- Born: October 26, 1974 (age 51) Oltenița, Călărași County, Romania
- Education: National University of Political Studies and Public Administration
- Occupation: TV presenter
- Years active: 1994–present
- Television: Antena Stars; Kanal D;
- Spouses: Marcel Toader (2008–2013); Tavi Clonda (2015–present);

= Gabriela Cristea =

Romanian TV presenter

Gabriela Cristea (born 26 October 1974) is a Romanian television personality and show host. She has presented various shows on Antena Stars, B1 TV, and Kanal D, and others.

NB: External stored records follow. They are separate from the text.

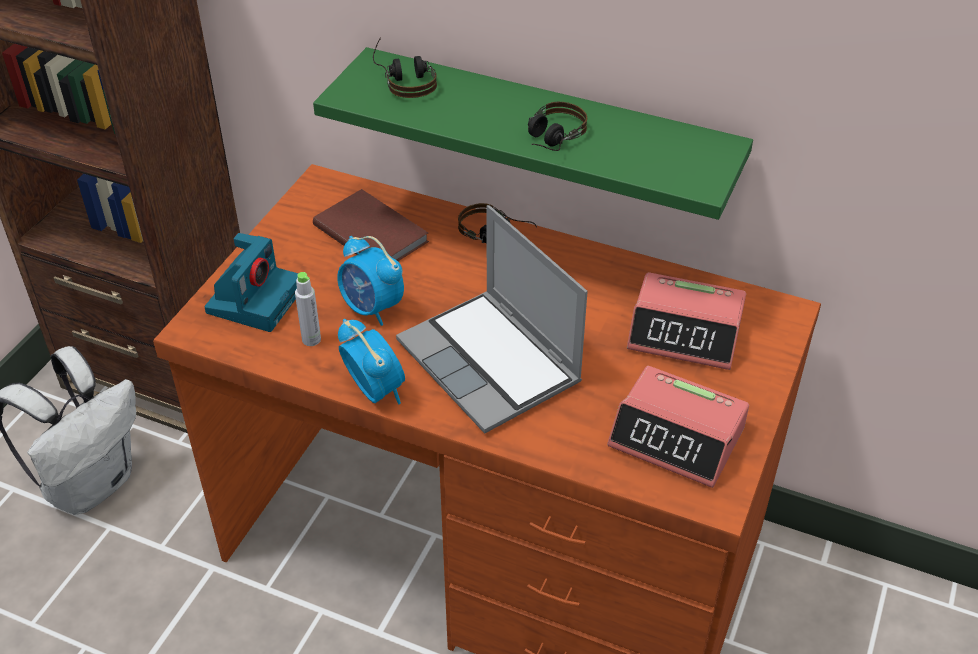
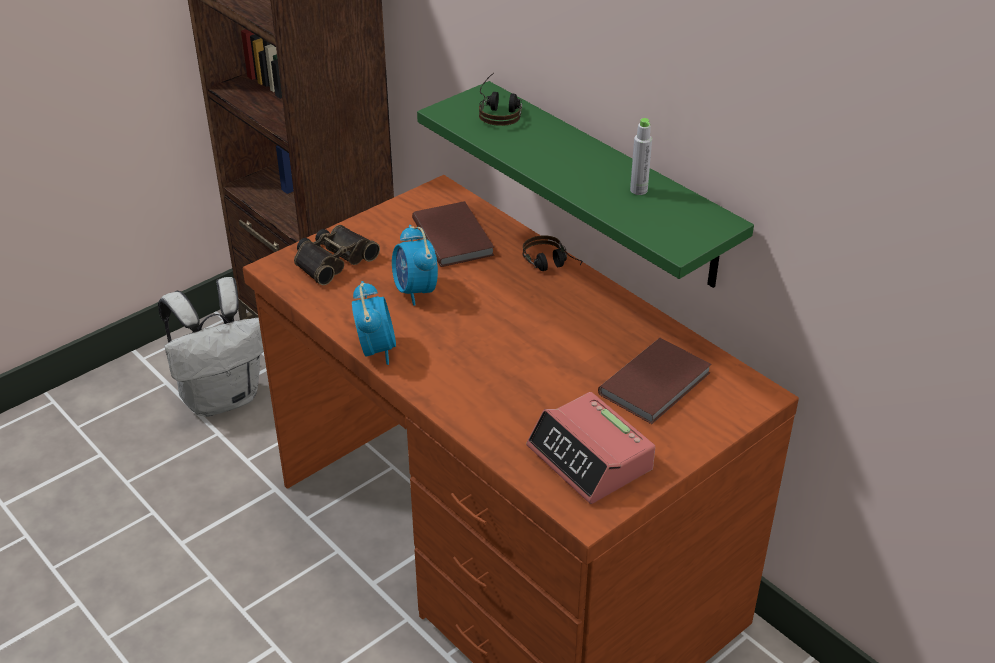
camera: 25 degrees right, 5 degrees down
camera [204,233,298,332] -> binoculars [294,225,380,285]
grey bottle [295,272,321,346] -> grey bottle moved to [630,118,652,195]
laptop [396,205,588,434] -> none
headphones [528,102,587,151] -> none
alarm clock [627,272,746,370] -> brown book [598,338,712,424]

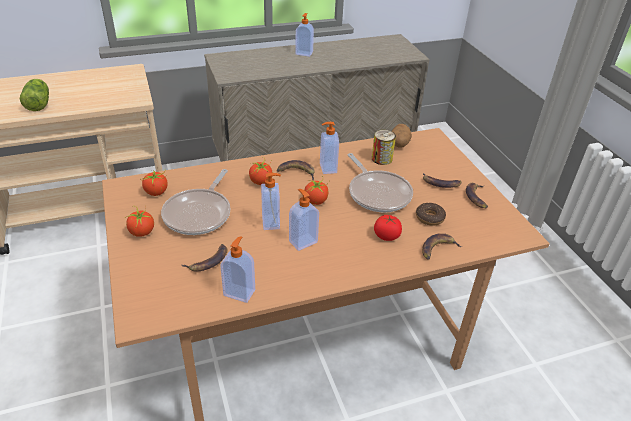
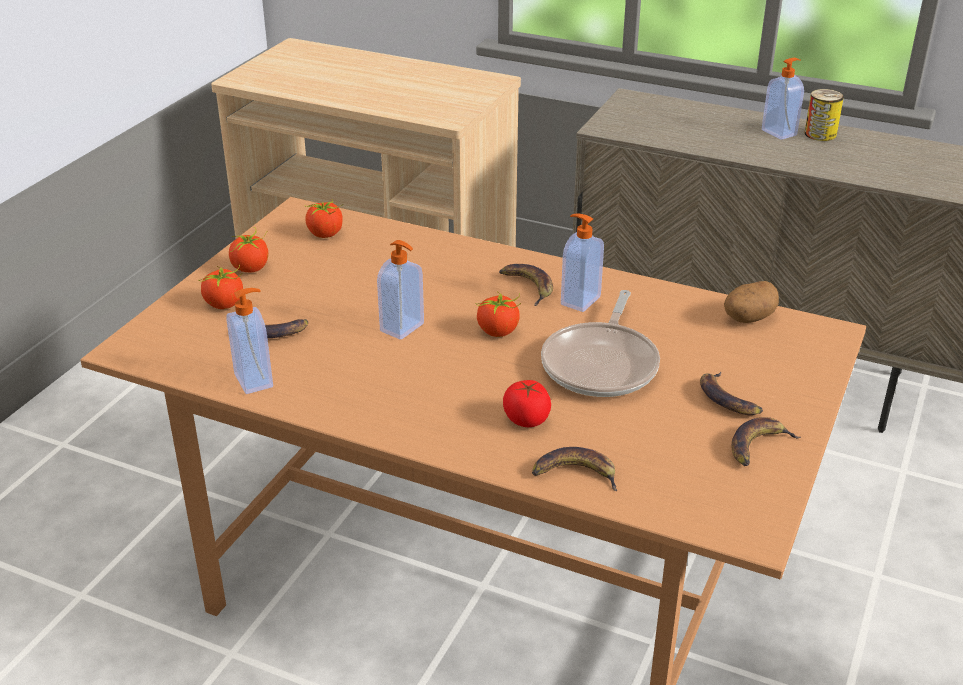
camera: 45 degrees right, 5 degrees down
lettuce [20,79,49,111] -> none
frying pan [161,169,230,235] -> none
tomato [249,157,273,185] -> tomato moved to [198,265,243,309]
soap dispenser [289,189,319,251] -> none
can [372,130,396,165] -> can moved to [805,89,844,141]
donut [416,203,446,226] -> none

==Early life and education==
Cristea was born on 26 October 1974 in Oltenița. She graduated from the National University of Political Studies and Public Administration in Bucharest. Then, she went to the Faculty of Sociology and Social Work at the University of Bucharest to study Neurolinguistic Communication and the Ministry of Foreign Affairs to study Diplomatic Communication.

==Career==
Cristea debuted on television TVR 1 in 1994 as the host of the Eurovision Song Contest. She hosted several morning and entertainment shows on Tele 7abc until February 1996. Then, she worked at Pro TV as a PR manager and presenter for the ProNato campaign until July 2000. She was a sports news presenter and co-host of a morning show on B1 TV from November 2000 to July 2005. She worked on Kanal D from 2007 till the fall of 2018, as the host of the reality show, Noră pentru mama, which is currently known as, "I want you next to me". She then became the host of the show "I love you for not seeing you" on Antena Stars. She presently hosts the show "Like a star" on the same station. In 2021, she launched "Mireasa - Urzeala Soacrelor," a spin-off of the reality show "Mireasa" from Antena 1.

==Personal life==
In 1999, Cristea had an affair with Tavi Colen, the lead singer of the band, Talisman. Then, she married the businessman, Marcel Toader, for five years and divorced him in 2013.
Later, Cristea married the five years younger artist, Tavi Clonda, in 2015, whom she had met during a TV show on Kanal D. Both have two daughters together.

She has confessed in a TV show that once she had an extramarital affair, though she did not mention the husband who she had cheated on.

In 2000, she made headlines when she posed in bold for a men's magazine.